__EXERCISE BRIEF__
Starting at the line with "fx_px: 1812", set down each line of the entries below through the last one, exactly as it stands.

Lens and sensor parameters
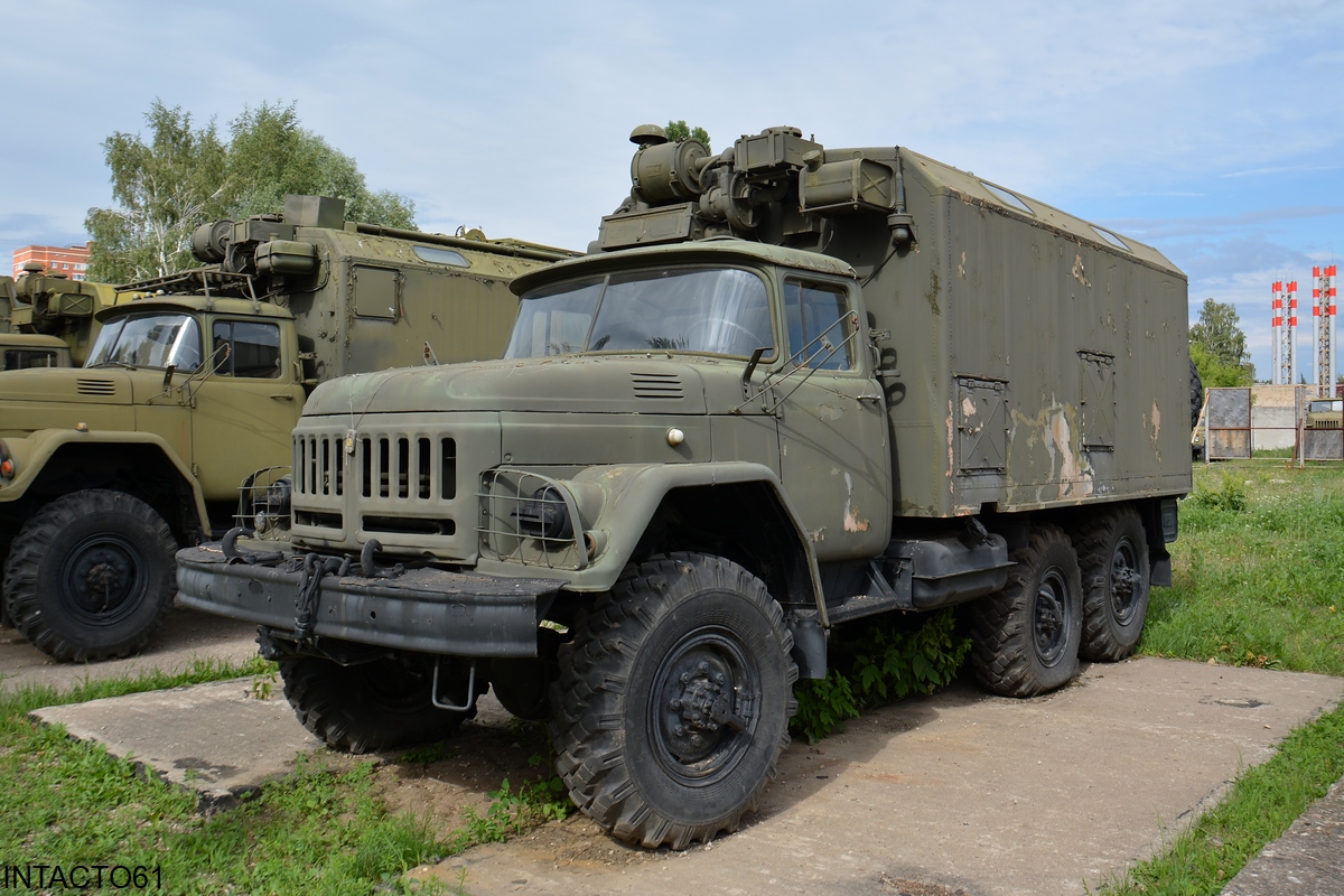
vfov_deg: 47.9
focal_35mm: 27
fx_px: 1008
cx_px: 672
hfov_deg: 67.4
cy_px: 448
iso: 140
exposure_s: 1/250
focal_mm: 18
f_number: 8
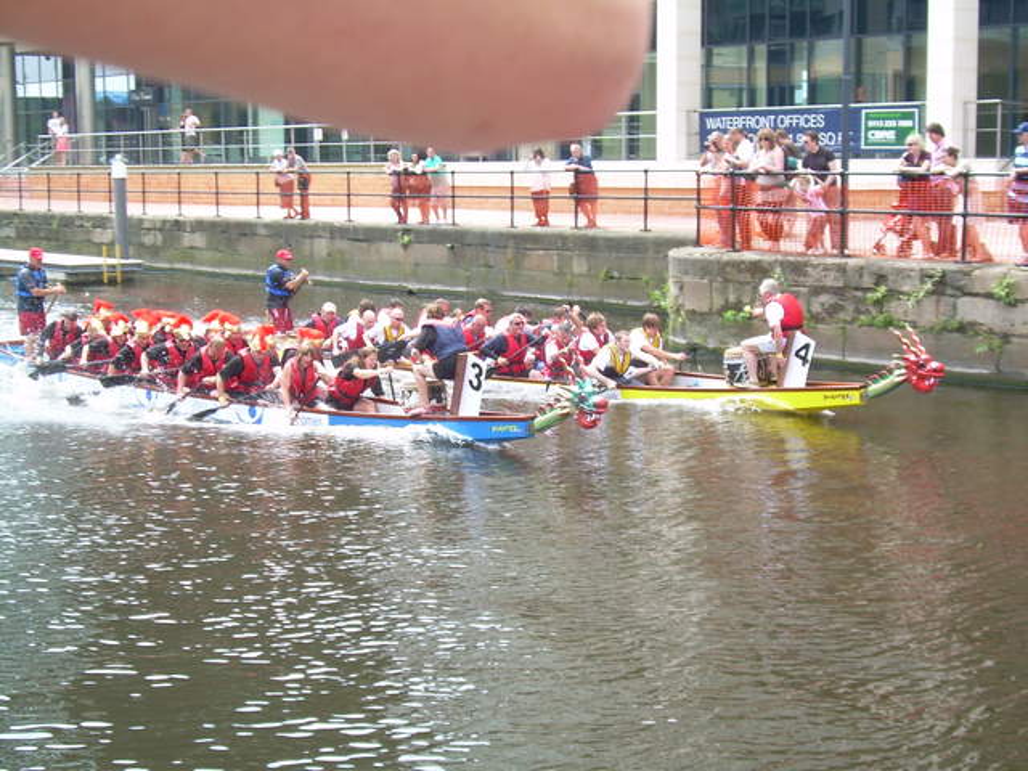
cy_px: 386
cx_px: 514
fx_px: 1812
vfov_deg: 24.0
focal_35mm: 61
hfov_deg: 31.7
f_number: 3.4
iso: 50
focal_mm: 10.3
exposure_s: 1/125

__ANSWER TO THIS TASK__
fx_px: 1812
vfov_deg: 24.0
focal_35mm: 61
hfov_deg: 31.7
f_number: 3.4
iso: 50
focal_mm: 10.3
exposure_s: 1/125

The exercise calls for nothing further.